Records
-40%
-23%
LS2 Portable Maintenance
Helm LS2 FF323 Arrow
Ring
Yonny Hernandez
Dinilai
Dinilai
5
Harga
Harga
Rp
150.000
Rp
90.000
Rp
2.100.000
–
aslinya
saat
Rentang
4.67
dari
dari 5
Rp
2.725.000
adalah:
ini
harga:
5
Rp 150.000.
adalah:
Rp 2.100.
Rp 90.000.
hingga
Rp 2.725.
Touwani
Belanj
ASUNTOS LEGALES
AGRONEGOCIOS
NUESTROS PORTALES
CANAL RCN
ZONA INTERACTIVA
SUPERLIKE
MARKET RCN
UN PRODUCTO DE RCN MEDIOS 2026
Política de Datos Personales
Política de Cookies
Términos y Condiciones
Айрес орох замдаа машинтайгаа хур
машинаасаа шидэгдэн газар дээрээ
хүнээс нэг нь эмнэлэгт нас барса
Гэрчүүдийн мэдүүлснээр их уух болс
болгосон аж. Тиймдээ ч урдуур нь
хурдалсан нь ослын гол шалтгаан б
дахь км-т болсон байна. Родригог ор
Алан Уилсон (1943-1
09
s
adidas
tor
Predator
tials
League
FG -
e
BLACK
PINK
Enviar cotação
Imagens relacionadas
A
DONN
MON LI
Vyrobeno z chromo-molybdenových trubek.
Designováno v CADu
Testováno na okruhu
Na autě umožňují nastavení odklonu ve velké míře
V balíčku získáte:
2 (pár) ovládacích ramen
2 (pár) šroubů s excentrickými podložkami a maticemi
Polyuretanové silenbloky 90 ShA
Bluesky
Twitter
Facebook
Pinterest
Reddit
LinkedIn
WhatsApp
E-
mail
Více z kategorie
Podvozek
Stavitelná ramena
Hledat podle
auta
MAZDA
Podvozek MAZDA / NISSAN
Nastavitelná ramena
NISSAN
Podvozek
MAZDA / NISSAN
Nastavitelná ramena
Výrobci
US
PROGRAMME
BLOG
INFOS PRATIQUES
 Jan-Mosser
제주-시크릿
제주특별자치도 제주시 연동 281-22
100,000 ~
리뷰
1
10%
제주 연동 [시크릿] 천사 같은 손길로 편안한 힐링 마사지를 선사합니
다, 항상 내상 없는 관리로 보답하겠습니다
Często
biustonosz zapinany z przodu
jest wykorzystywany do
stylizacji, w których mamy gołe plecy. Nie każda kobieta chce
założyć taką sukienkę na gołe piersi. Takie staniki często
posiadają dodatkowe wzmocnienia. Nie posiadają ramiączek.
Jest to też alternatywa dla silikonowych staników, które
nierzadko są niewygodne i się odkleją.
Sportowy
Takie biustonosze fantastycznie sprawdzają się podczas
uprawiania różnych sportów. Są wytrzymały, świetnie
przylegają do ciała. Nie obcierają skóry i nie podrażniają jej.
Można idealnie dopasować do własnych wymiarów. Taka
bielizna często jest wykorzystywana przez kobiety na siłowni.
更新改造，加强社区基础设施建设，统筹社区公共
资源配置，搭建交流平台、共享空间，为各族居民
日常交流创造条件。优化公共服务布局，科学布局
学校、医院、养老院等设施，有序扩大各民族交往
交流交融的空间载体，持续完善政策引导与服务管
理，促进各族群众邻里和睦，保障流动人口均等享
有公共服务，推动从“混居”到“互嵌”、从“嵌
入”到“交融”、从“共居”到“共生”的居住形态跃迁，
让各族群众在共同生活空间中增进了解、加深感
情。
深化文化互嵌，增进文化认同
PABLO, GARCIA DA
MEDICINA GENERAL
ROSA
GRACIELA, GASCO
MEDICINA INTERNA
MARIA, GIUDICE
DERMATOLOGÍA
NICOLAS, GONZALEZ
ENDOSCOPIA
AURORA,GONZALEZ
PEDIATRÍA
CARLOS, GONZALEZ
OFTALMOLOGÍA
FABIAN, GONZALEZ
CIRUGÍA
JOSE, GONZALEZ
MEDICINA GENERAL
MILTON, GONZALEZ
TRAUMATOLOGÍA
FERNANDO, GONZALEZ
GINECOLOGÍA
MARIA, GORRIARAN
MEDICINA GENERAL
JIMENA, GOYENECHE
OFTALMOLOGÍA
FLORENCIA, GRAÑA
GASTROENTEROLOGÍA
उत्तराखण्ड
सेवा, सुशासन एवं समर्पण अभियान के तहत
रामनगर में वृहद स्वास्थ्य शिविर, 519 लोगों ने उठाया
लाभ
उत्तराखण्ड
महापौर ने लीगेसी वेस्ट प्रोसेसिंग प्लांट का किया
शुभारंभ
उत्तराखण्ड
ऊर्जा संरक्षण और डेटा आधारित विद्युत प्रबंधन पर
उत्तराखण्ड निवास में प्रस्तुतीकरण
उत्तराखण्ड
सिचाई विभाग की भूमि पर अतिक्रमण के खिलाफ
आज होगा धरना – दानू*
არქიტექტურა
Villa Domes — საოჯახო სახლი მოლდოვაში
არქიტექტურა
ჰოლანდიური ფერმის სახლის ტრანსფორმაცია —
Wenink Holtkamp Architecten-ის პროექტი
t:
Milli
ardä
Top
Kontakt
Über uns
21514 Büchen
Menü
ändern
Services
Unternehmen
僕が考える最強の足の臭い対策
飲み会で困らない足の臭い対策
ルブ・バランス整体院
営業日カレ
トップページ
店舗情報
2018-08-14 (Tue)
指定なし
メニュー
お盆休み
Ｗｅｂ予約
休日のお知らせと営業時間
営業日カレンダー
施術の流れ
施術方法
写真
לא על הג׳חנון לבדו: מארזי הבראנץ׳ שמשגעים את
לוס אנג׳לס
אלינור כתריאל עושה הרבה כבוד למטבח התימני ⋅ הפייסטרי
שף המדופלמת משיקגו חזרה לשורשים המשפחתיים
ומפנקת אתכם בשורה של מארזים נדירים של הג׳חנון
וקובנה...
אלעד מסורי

Requirement
What is needed is an exact copy of the entries above, from the first line through the line holding "UN PRODUCTO DE RCN MEDIOS 2026", with both of those lines kept; please give nothing else.

Reply
-40%
-23%
LS2 Portable Maintenance
Helm LS2 FF323 Arrow
Ring
Yonny Hernandez
Dinilai
Dinilai
5
Harga
Harga
Rp
150.000
Rp
90.000
Rp
2.100.000
–
aslinya
saat
Rentang
4.67
dari
dari 5
Rp
2.725.000
adalah:
ini
harga:
5
Rp 150.000.
adalah:
Rp 2.100.
Rp 90.000.
hingga
Rp 2.725.
Touwani
Belanj
ASUNTOS LEGALES
AGRONEGOCIOS
NUESTROS PORTALES
CANAL RCN
ZONA INTERACTIVA
SUPERLIKE
MARKET RCN
UN PRODUCTO DE RCN MEDIOS 2026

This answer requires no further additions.